--- Provided data Enclosed Below ---

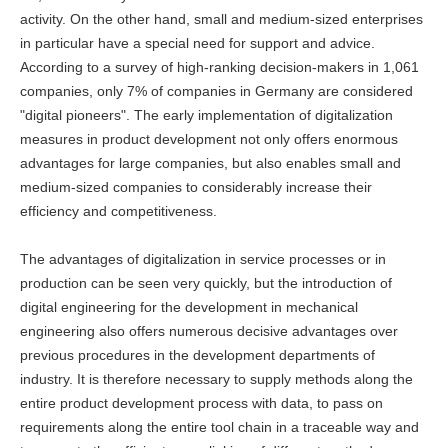
activity. On the other hand, small and medium-sized enterprises
in particular have a special need for support and advice.
According to a survey of high-ranking decision-makers in 1,061
companies, only 7% of companies in Germany are considered
"digital pioneers". The early implementation of digitalization
measures in product development not only offers enormous
advantages for large companies, but also enables small and
medium-sized companies to considerably increase their
efficiency and competitiveness.
The advantages of digitalization in service processes or in
production can be seen very quickly, but the introduction of
digital engineering for the development in mechanical
engineering also offers numerous decisive advantages over
previous procedures in the development departments of
industry. It is therefore necessary to supply methods along the
entire product development process with data, to pass on
requirements along the entire tool chain in a traceable way and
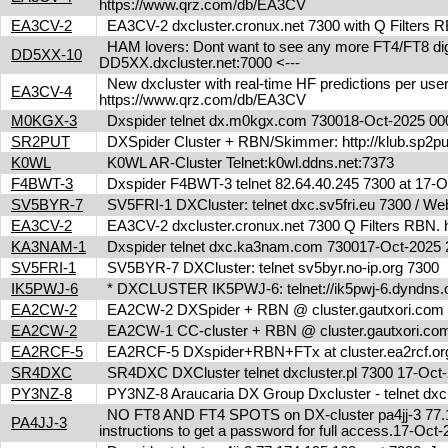
https://www.qrz.com/db/EA3CV
EA3CV-2
EA3CV-2 dxcluster.cronux.net 7300 with Q Filters
HAM lovers: Dont want to see any more FT4/FT8 digita
DD5XX-10
DD5XX.dxcluster.net:7000 <---
New dxcluster with real-time HF predictions per user
EA3CV-4
https://www.qrz.com/db/EA3CV
M0KGX-3
Dxspider telnet dx.m0kgx.com 730018-Oct-2025 0
SR2PUT
DXSpider Cluster + RBN/Skimmer: http://klub.sp2put.
K0WL
K0WL AR-Cluster Telnet:k0wl.ddns.net:7373
F4BWT-3
Dxspider F4BWT-3 telnet 82.64.40.245 7300 at 17
SV5BYR-7
SV5FRI-1 DXCluster: telnet dxc.sv5fri.eu 7300 / Web 
EA3CV-2
EA3CV-2 dxcluster.cronux.net 7300 Q Filters RBN
KA3NAM-1
Dxspider telnet dxc.ka3nam.com 730017-Oct-202
SV5FRI-1
SV5BYR-7 DXCluster: telnet sv5byr.no-ip.org 7300
IK5PWJ-6
* DXCLUSTER IK5PWJ-6: telnet://ik5pwj-6.dyndns.
EA2CW-2
EA2CW-2 DXSpider + RBN @ cluster.gautxori.co
EA2CW-2
EA2CW-1 CC-cluster + RBN @ cluster.gautxori.c
EA2RCF-5
EA2RCF-5 DXspider+RBN+FTx at cluster.ea2rcf.o
SR4DXC
SR4DXC DXCluster telnet dxcluster.pl 7300 17-Oc
PY3NZ-8
PY3NZ-8 Araucaria DX Group Dxcluster - telnet dx
NO FT8 AND FT4 SPOTS on DX-cluster pa4jj-3 77.17
PA4JJ-3
instructions to get a password for full access.17-Oc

--- End of Enclosed Provided data ---

Please retype the records above exactly, but leave out any pictures.

> Reply to the exercise
activity. On the other hand, small and medium-sized enterprises
in particular have a special need for support and advice.
According to a survey of high-ranking decision-makers in 1,061
companies, only 7% of companies in Germany are considered
"digital pioneers". The early implementation of digitalization
measures in product development not only offers enormous
advantages for large companies, but also enables small and
medium-sized companies to considerably increase their
efficiency and competitiveness.
The advantages of digitalization in service processes or in
production can be seen very quickly, but the introduction of
digital engineering for the development in mechanical
engineering also offers numerous decisive advantages over
previous procedures in the development departments of
industry. It is therefore necessary to supply methods along the
entire product development process with data, to pass on
requirements along the entire tool chain in a traceable way and
https://www.qrz.com/db/EA3CV
EA3CV-2
EA3CV-2 dxcluster.cronux.net 7300 with Q Filters
HAM lovers: Dont want to see any more FT4/FT8 digita
DD5XX-10
DD5XX.dxcluster.net:7000 <---
New dxcluster with real-time HF predictions per user
EA3CV-4
https://www.qrz.com/db/EA3CV
M0KGX-3
Dxspider telnet dx.m0kgx.com 730018-Oct-2025 0
SR2PUT
DXSpider Cluster + RBN/Skimmer: http://klub.sp2put.
K0WL
K0WL AR-Cluster Telnet:k0wl.ddns.net:7373
F4BWT-3
Dxspider F4BWT-3 telnet 82.64.40.245 7300 at 17
SV5BYR-7
SV5FRI-1 DXCluster: telnet dxc.sv5fri.eu 7300 / Web 
EA3CV-2
EA3CV-2 dxcluster.cronux.net 7300 Q Filters RBN
KA3NAM-1
Dxspider telnet dxc.ka3nam.com 730017-Oct-202
SV5FRI-1
SV5BYR-7 DXCluster: telnet sv5byr.no-ip.org 7300
IK5PWJ-6
* DXCLUSTER IK5PWJ-6: telnet://ik5pwj-6.dyndns.
EA2CW-2
EA2CW-2 DXSpider + RBN @ cluster.gautxori.co
EA2CW-2
EA2CW-1 CC-cluster + RBN @ cluster.gautxori.c
EA2RCF-5
EA2RCF-5 DXspider+RBN+FTx at cluster.ea2rcf.o
SR4DXC
SR4DXC DXCluster telnet dxcluster.pl 7300 17-Oc
PY3NZ-8
PY3NZ-8 Araucaria DX Group Dxcluster - telnet dx
NO FT8 AND FT4 SPOTS on DX-cluster pa4jj-3 77.17
PA4JJ-3
instructions to get a password for full access.17-Oc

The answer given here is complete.